PROBLEM REQUIREMENTS:
In the entries below, begin at the line with "The horizontal FOV" and stop after the line with "- blue plastic"; output those lines exactly and omit the pictures.

---

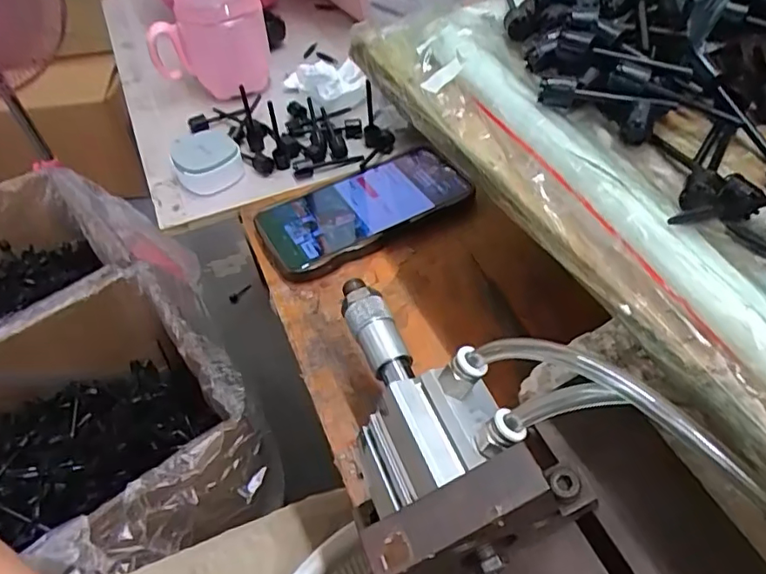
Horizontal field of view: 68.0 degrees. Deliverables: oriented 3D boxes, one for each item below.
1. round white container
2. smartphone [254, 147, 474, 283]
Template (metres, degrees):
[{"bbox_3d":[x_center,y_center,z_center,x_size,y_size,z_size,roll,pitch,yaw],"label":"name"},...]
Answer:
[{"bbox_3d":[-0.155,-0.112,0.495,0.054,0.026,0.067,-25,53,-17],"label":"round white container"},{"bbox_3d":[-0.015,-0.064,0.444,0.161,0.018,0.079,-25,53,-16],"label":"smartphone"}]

---

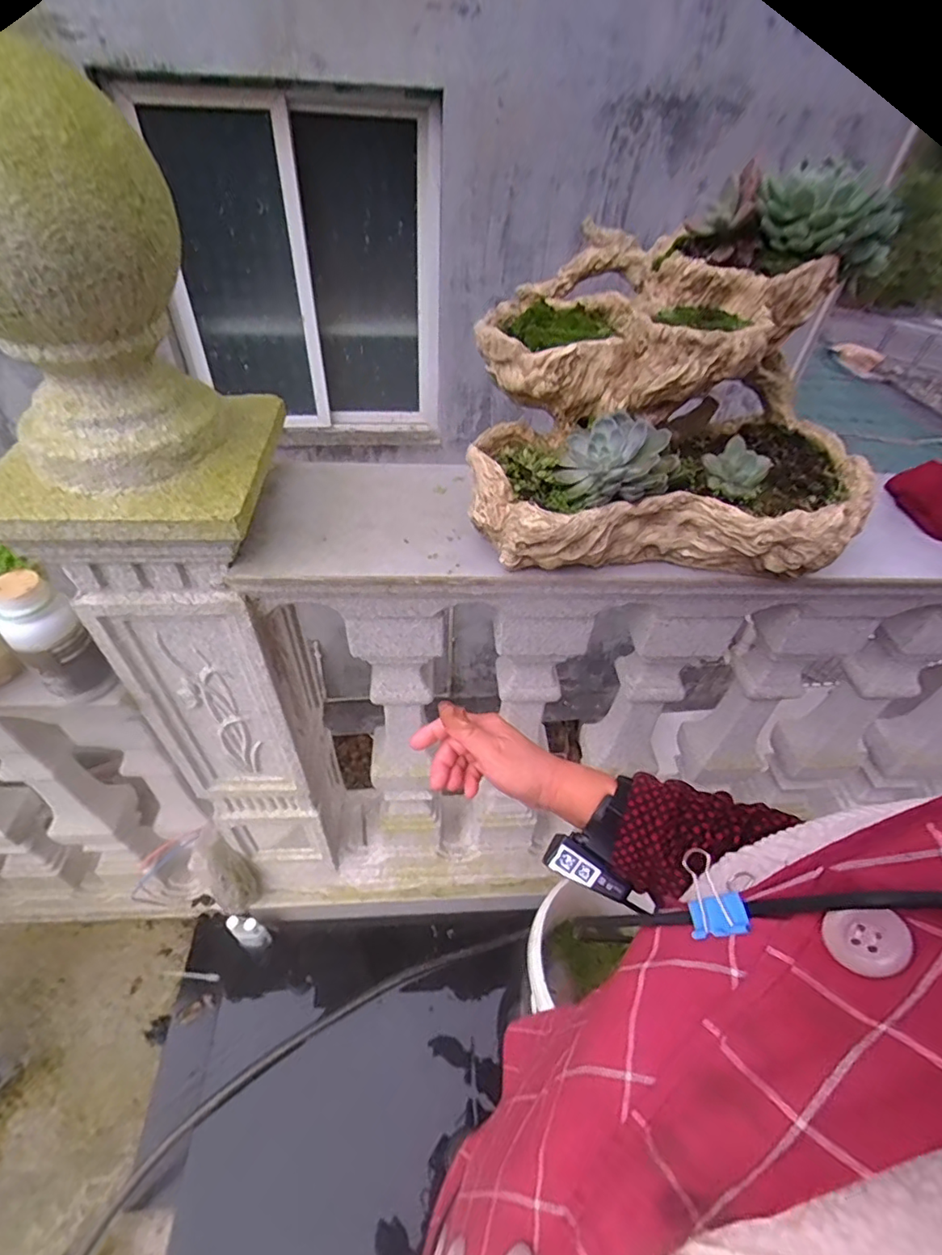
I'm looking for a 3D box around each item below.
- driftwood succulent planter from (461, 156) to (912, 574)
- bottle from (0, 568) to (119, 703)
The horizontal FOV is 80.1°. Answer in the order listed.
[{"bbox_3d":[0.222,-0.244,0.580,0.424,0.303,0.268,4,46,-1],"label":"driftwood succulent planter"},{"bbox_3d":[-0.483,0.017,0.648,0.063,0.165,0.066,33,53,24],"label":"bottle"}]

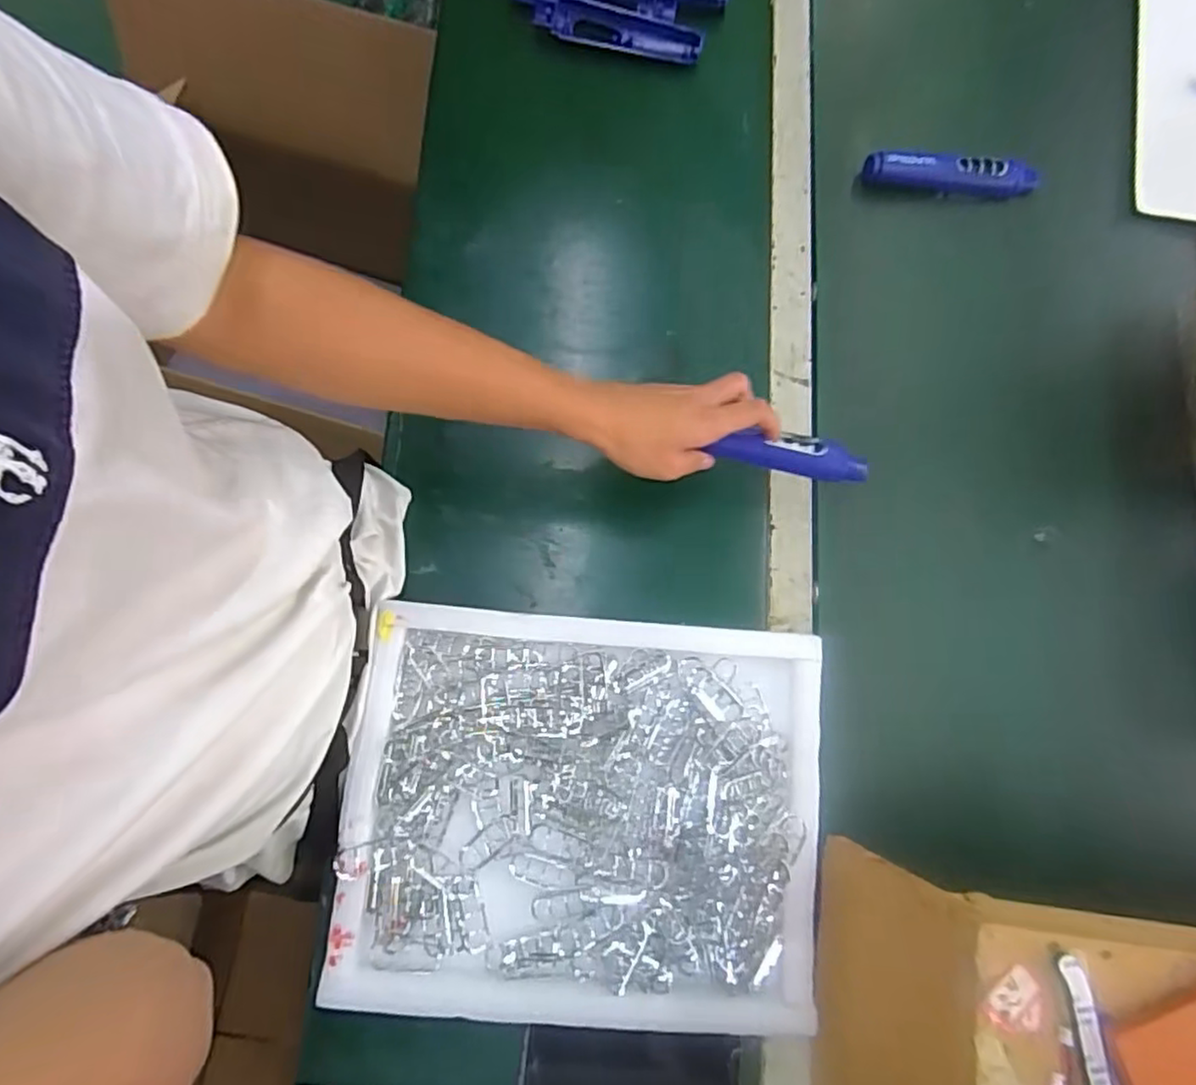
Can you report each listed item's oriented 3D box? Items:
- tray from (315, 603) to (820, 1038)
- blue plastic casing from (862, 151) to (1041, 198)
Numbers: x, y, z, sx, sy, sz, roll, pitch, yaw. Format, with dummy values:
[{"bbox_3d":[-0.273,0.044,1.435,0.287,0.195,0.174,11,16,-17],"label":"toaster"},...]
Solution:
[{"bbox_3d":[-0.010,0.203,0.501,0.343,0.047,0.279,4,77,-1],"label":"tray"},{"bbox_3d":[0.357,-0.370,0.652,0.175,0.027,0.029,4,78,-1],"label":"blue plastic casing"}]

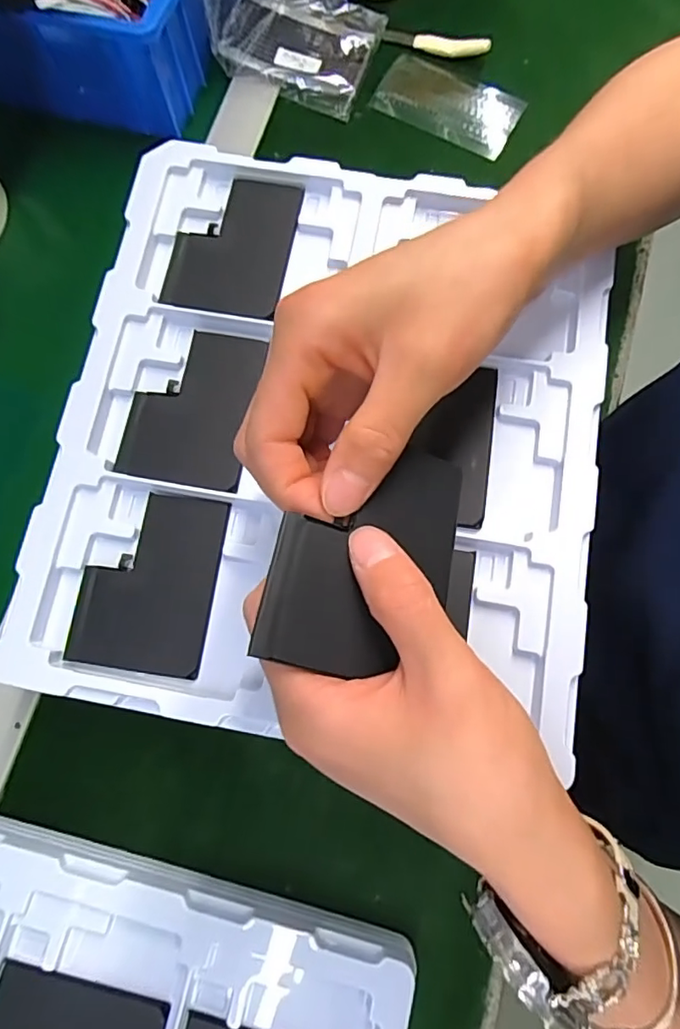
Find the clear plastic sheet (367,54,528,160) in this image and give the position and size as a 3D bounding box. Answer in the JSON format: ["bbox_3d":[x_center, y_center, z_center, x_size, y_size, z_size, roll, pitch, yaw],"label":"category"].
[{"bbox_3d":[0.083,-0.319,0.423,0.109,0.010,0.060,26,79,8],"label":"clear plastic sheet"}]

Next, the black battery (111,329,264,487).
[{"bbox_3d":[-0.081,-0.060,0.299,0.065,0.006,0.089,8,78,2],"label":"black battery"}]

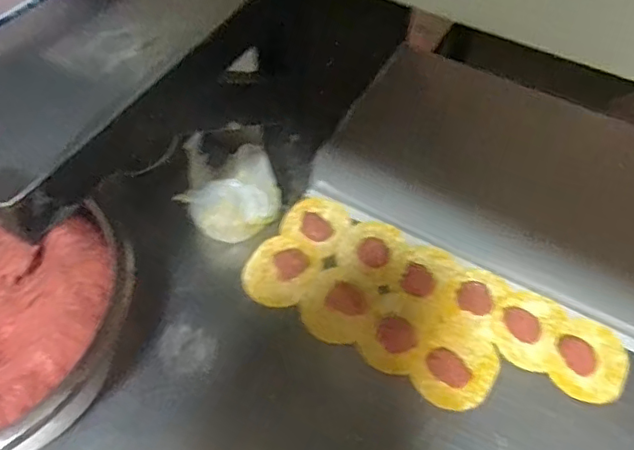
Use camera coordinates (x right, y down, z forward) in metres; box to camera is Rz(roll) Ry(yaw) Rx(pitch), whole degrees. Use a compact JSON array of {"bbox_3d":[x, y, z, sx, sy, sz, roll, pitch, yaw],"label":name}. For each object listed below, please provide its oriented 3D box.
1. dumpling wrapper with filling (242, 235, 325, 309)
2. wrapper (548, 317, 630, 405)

---

COMPLETED TASK:
The horizontal FOV is 80.1°. Answer in the order listed.
[{"bbox_3d":[0.222,-0.244,0.580,0.424,0.303,0.268,4,46,-1],"label":"driftwood succulent planter"},{"bbox_3d":[-0.483,0.017,0.648,0.063,0.165,0.066,33,53,24],"label":"bottle"}]

Can you report each listed item's oriented 3D box? Items:
- tray from (315, 603) to (820, 1038)
- blue plastic casing from (862, 151) to (1041, 198)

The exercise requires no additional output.